» **Supplied material**:
- Opening Delimiter -

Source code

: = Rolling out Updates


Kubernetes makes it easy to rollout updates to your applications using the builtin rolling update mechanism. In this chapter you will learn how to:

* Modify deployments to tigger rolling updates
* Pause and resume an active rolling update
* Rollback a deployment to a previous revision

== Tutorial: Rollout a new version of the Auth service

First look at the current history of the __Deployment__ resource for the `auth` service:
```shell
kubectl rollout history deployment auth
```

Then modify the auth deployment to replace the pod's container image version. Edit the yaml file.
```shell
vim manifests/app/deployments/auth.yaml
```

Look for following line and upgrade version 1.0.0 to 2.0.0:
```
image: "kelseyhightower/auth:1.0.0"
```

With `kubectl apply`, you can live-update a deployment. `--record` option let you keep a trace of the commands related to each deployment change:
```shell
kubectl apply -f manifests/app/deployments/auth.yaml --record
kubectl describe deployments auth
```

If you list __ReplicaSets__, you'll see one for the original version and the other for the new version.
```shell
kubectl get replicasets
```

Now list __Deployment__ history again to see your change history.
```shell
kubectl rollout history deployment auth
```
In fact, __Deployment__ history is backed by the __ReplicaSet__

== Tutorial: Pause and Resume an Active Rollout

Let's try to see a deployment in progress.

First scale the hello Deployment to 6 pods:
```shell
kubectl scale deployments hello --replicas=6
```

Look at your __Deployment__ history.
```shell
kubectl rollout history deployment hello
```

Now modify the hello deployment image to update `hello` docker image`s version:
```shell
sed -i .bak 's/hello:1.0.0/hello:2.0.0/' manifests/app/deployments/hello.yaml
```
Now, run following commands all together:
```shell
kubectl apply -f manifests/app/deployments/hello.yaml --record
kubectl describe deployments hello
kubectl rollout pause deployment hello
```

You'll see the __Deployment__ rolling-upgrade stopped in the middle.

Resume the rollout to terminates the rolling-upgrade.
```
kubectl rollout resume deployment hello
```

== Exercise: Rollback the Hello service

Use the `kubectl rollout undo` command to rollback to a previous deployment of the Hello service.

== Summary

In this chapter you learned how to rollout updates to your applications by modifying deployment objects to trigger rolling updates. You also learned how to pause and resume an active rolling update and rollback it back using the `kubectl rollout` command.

- Closing Delimiter -

» **Goal of the exercise**: Extract all the entries word for word.

» **Answer to the exercise**:
Source code

: = Rolling out Updates


Kubernetes makes it easy to rollout updates to your applications using the builtin rolling update mechanism. In this chapter you will learn how to:

* Modify deployments to tigger rolling updates
* Pause and resume an active rolling update
* Rollback a deployment to a previous revision

== Tutorial: Rollout a new version of the Auth service

First look at the current history of the __Deployment__ resource for the `auth` service:
```shell
kubectl rollout history deployment auth
```

Then modify the auth deployment to replace the pod's container image version. Edit the yaml file.
```shell
vim manifests/app/deployments/auth.yaml
```

Look for following line and upgrade version 1.0.0 to 2.0.0:
```
image: "kelseyhightower/auth:1.0.0"
```

With `kubectl apply`, you can live-update a deployment. `--record` option let you keep a trace of the commands related to each deployment change:
```shell
kubectl apply -f manifests/app/deployments/auth.yaml --record
kubectl describe deployments auth
```

If you list __ReplicaSets__, you'll see one for the original version and the other for the new version.
```shell
kubectl get replicasets
```

Now list __Deployment__ history again to see your change history.
```shell
kubectl rollout history deployment auth
```
In fact, __Deployment__ history is backed by the __ReplicaSet__

== Tutorial: Pause and Resume an Active Rollout

Let's try to see a deployment in progress.

First scale the hello Deployment to 6 pods:
```shell
kubectl scale deployments hello --replicas=6
```

Look at your __Deployment__ history.
```shell
kubectl rollout history deployment hello
```

Now modify the hello deployment image to update `hello` docker image`s version:
```shell
sed -i .bak 's/hello:1.0.0/hello:2.0.0/' manifests/app/deployments/hello.yaml
```
Now, run following commands all together:
```shell
kubectl apply -f manifests/app/deployments/hello.yaml --record
kubectl describe deployments hello
kubectl rollout pause deployment hello
```

You'll see the __Deployment__ rolling-upgrade stopped in the middle.

Resume the rollout to terminates the rolling-upgrade.
```
kubectl rollout resume deployment hello
```

== Exercise: Rollback the Hello service

Use the `kubectl rollout undo` command to rollback to a previous deployment of the Hello service.

== Summary

In this chapter you learned how to rollout updates to your applications by modifying deployment objects to trigger rolling updates. You also learned how to pause and resume an active rolling update and rollback it back using the `kubectl rollout` command.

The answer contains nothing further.